A week later, our staff support therapist/trainer (YES WE HAVE THAT) took me aside and thanked me for doing the right thing even though I was frustrated. He asked me how the discharge process could go better. I fessed up to screwing up and being upset. He listened and helped me problem-solve. Apparently word had got around to him about the exchange.
The young mental health specialist and I ended up having a great working relationship, watching each others' backs (in an often volatile setting) the rest of my time there.
I tell this story because THAT is the kind of unit I wish we all had. It is safer for patients and helps keep workers happy. I see no reason to tolerate an ongoing pattern of abusive, mean behavior.
Misery loves company. It's not just a saying, people who are miserable truly make others around them miserable, too.
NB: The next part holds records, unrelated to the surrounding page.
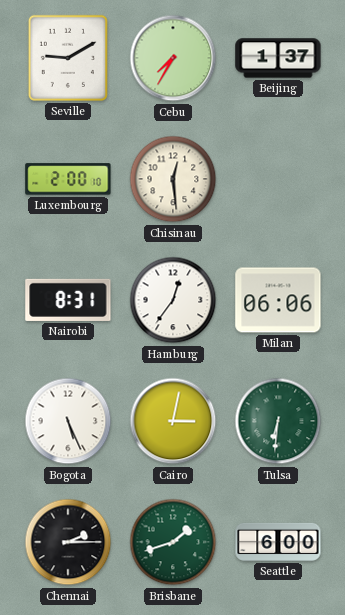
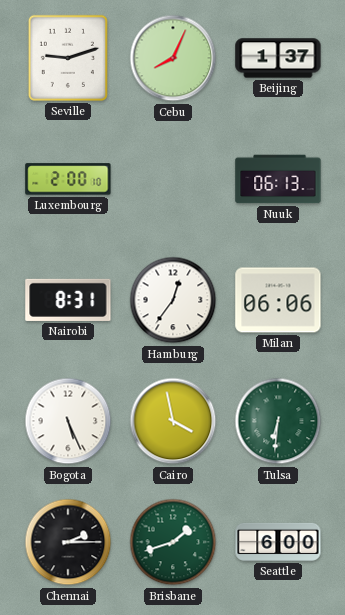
Seville: 9:10 -> 9:12
Cebu: 7:35 -> 8:04
Chisinau: 12:29 -> none
Nuuk: none -> 06:13
Cairo: 3:02 -> 3:58
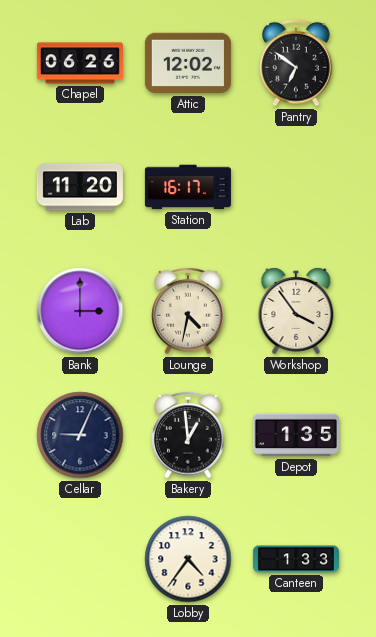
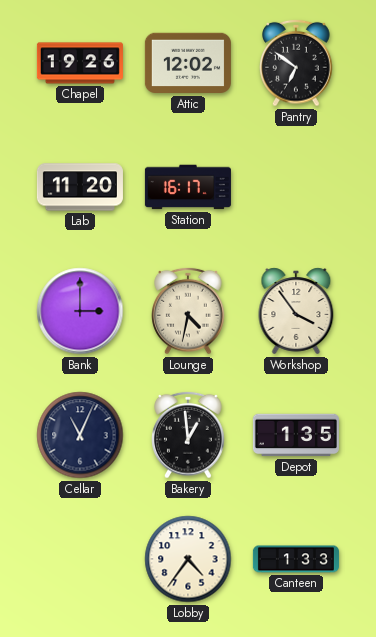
Chapel: 06:26 -> 19:26
Cellar: 9:04 -> 11:04
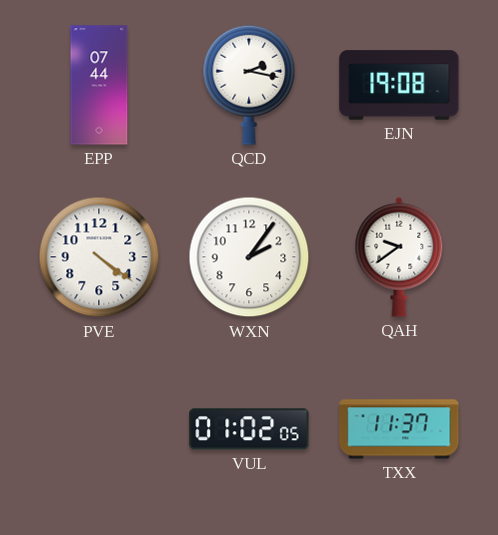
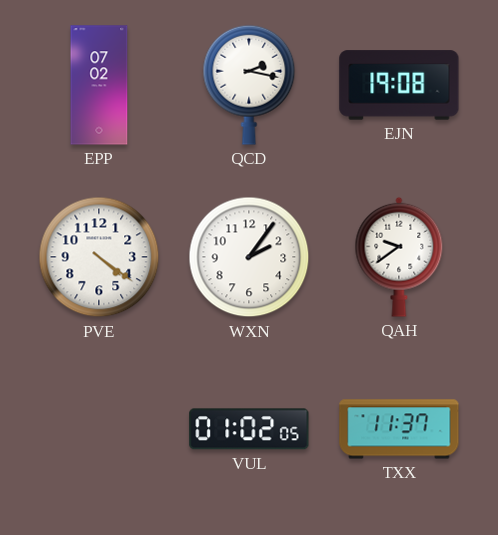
EPP: 07:44 -> 07:02
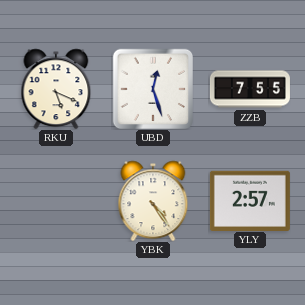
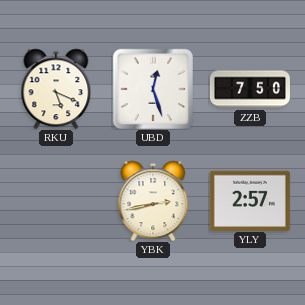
ZZB: 7:55 -> 7:50
YBK: 4:24 -> 2:43
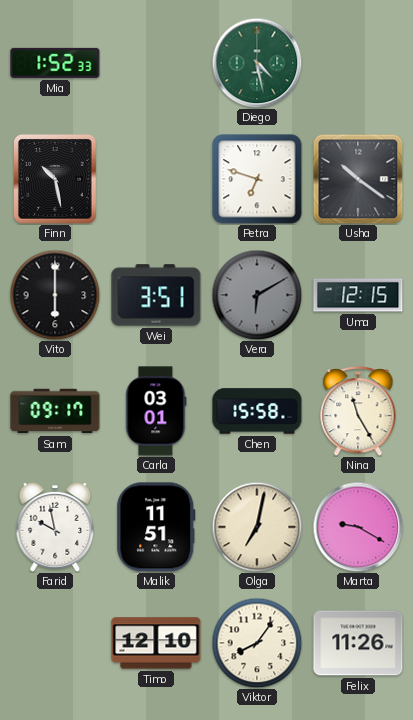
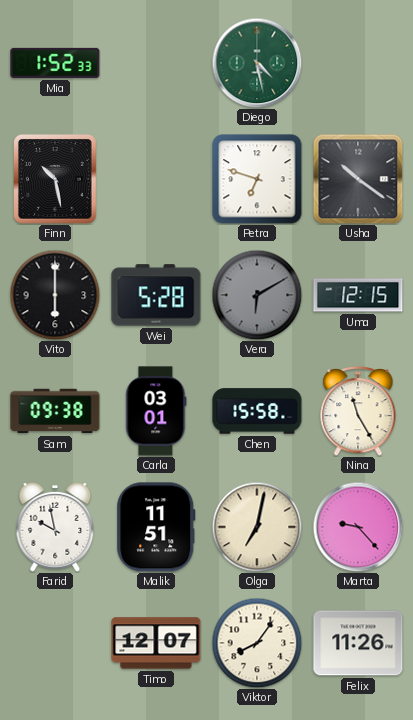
Wei: 3:51 -> 5:28
Sam: 09:17 -> 09:38
Marta: 9:20 -> 9:23
Timo: 12:10 -> 12:07
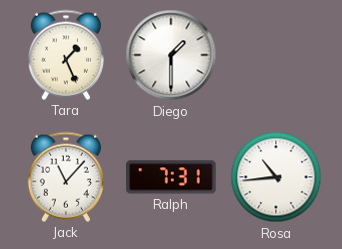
I don't care if it's a personality flaw or if someone's having a bad day - my philosophy is that I leave those things behind when I clock in, and I expect the same from my co-workers. I won't tolerate it, and I will call people out on it. I've plainly asked people to 'take it down a notch, thanks' - and I've gotten surprised jaw drops, snide remarks (usually under the breath, because I'm crass enough to point it out to you and I am bold enough to continue the finger pointing), and the audible "ugh" followed by an eye roll. But in all those cases, the offending party knew I wasn't there for their feces.
Is that a rhetorical questions? Of course they're not allowed to be mean at work! There ARE, however, nurses who get away with it because they're amazing nurses and other people say, "Oh, that's just so-and-so" and let them get away with it. There was a nurse like that at a hospital I worked at for about 6 years. People said that about her and she's still working there (and hasn't gotten better). I don't know how people are allowed to be like that, but of course it shouldn't happen and it's not right.
xo
To the poster who said it sounds like I've been talking about her quite a bit--I actually haven't been talking about her quite a bit. I just try to avoid her and when she does approach me and tries to engage me, I politely acknowledge that she's frustrated and move on. Her attitude doesn't affect me, I am a firm believer that what another poster said is true, we are only responsible for our own feelings/responses. I became concerned the other day when a newer nurse approached me who WAS taking this nurse's comments personally, and is struggling to be happy on our unit. I felt bad that all I had to offer her was the "That's just how she is, don't take it personally" argument. It just doesn't seem fair. But as said in another post, at this point it's someone else's issue to to take to management, not mine. Unless I want to be proactive, which would need to be done carefully.
CalArmy
95 Posts
I have always found the best way to handle people like that is:
1: don't give them ammunition meaning if they are talking trash don't comment. That will always come back to bite you.
2: ignore them!!! If they know they can't bait you then they will eventually give up.
sometimes you deal with situations the same as you did in elementary school. The principles still remain the same.